The treatment and clinical trial options are limited for patients with CCA, but so many more exist today than at any other moment in modern medical history. Patients with CCA have participated in and have had curative responses to experimental surgical, radiation, and immunotherapy treatments. This gives our patient community great hope and also directly contributes to advancing the science to better understand CCA, and cancer more broadly.

The 2 FDA-approved treatment options for CCA are now followed by many more potential therapies that are currently in the pipeline. This is thanks to the tireless efforts of a small and dedicated cohort of researchers and clinicians from around the world, many in residence at our premiere cancer centers and the NIH. And yet, research funding to support further advances is woefully inadequate.

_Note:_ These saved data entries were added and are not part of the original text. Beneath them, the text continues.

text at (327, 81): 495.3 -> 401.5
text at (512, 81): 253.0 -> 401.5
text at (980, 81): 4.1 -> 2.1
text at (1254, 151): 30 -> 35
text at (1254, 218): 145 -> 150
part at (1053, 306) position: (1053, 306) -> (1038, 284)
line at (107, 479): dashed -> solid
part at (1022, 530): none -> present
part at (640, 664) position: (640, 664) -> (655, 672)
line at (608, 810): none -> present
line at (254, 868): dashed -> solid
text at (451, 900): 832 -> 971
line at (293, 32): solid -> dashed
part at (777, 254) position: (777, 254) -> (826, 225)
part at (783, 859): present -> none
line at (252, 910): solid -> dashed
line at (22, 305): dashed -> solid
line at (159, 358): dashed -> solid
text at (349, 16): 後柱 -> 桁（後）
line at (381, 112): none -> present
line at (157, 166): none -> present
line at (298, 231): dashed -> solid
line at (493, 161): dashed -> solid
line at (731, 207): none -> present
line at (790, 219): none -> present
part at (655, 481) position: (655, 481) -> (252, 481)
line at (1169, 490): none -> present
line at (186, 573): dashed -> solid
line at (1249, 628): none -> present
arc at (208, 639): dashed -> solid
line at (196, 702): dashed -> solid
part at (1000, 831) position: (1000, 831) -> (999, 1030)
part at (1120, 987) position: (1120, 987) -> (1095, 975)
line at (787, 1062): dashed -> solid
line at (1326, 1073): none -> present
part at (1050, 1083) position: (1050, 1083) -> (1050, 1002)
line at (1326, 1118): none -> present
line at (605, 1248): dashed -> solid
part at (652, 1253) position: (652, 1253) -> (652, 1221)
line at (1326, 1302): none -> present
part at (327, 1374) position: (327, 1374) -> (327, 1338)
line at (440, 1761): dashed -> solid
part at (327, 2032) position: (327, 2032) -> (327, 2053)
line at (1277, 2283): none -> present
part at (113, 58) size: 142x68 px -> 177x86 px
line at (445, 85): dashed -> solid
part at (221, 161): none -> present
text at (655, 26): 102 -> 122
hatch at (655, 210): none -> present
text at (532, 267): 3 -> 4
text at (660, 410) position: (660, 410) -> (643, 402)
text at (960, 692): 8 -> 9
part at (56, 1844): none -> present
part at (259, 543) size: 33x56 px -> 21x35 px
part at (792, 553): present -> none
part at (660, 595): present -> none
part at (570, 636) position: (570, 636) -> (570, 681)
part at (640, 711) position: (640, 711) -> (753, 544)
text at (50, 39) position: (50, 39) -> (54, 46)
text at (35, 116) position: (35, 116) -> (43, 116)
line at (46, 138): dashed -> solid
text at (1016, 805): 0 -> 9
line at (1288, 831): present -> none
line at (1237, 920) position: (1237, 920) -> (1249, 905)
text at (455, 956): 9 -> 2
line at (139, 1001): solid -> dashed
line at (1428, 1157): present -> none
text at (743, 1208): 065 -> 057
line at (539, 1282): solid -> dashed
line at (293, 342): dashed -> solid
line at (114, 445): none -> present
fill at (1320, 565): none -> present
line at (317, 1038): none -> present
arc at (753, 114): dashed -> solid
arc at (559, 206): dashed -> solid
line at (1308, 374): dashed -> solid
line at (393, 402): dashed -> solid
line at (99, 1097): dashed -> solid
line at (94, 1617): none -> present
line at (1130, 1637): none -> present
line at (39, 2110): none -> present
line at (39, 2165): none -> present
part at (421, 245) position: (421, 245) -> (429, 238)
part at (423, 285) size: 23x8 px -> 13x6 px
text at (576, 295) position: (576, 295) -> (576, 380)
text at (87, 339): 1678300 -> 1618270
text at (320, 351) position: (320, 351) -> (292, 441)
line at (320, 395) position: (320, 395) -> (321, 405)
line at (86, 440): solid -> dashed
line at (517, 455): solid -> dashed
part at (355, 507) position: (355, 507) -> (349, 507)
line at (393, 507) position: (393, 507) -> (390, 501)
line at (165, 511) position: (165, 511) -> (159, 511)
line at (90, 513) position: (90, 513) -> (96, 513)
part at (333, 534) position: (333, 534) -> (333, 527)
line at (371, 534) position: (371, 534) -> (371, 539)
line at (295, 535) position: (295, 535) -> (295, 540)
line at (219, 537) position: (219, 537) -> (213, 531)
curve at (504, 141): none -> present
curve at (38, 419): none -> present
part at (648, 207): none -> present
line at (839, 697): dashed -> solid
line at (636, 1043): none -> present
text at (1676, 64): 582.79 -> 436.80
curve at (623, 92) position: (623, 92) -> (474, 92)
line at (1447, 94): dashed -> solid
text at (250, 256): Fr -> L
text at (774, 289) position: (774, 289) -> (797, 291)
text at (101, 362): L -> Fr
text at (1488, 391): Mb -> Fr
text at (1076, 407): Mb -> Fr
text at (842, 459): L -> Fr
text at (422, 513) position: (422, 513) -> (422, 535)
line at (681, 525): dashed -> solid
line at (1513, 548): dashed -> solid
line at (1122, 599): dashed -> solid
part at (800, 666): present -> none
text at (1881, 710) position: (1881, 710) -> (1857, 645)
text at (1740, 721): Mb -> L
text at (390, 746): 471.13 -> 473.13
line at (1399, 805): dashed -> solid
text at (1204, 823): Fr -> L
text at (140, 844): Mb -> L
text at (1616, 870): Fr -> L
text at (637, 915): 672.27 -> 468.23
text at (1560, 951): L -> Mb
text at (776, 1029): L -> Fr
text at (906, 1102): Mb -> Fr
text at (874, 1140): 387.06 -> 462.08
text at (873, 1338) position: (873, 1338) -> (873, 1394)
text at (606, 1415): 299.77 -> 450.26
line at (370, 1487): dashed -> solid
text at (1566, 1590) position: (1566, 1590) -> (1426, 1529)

The National Cancer Institute currently has more than 10,000 funded research projects totaling $7.6 billion. Only 35 of those projects are to support CCA research for a funding total of $24.2 million.6

About Stephen J. Ellmann

Stephen J. Ellmann, the late husband of Teresa Delcorso-Ellmann, was the Martin Professor of Law at New York Law School, the biographer of the South African Jurist Arthur Chaskalson, and wrote about his journey with cholangiocarcinoma in his blog, “Now Without Hesitation.”

References

  1. Patel N, Benipal B. Incidence of cholangiocarcinoma in the USA from 2001 to 2015: a US Cancer Statistics analysis of 50 states. Cureus. 2019;11:e3962.
  2. Gad MM, Saad AM, Faisaluddin M, et al. Epidemiology of cholangiocarcinoma; United States incidence and mortality trends. Clin Res Hepatol Gastroenterol. 2020;44:885-893.
  3. Banales JM, Marin JJG, Lamarca A, et al. Cholangiocarcinoma 2020: the next horizon in mechanisms and management. Nat Rev Gastroenterol Hepatol. 2020;17:557-588.
  4. Massironi S, Pilla L, Elvevi A, et al. New and emerging systemic therapeutic options for advanced cholangiocarcinoma. Cells. 2020;9:688.
  5. Rare Cancers Europe. The added value of research on rare cancers. www.rarecancerseurope.org/About-Rare-Cancers/The-Added-Value-of-Research-on-Rare-Cancers. Accessed March 10, 2021.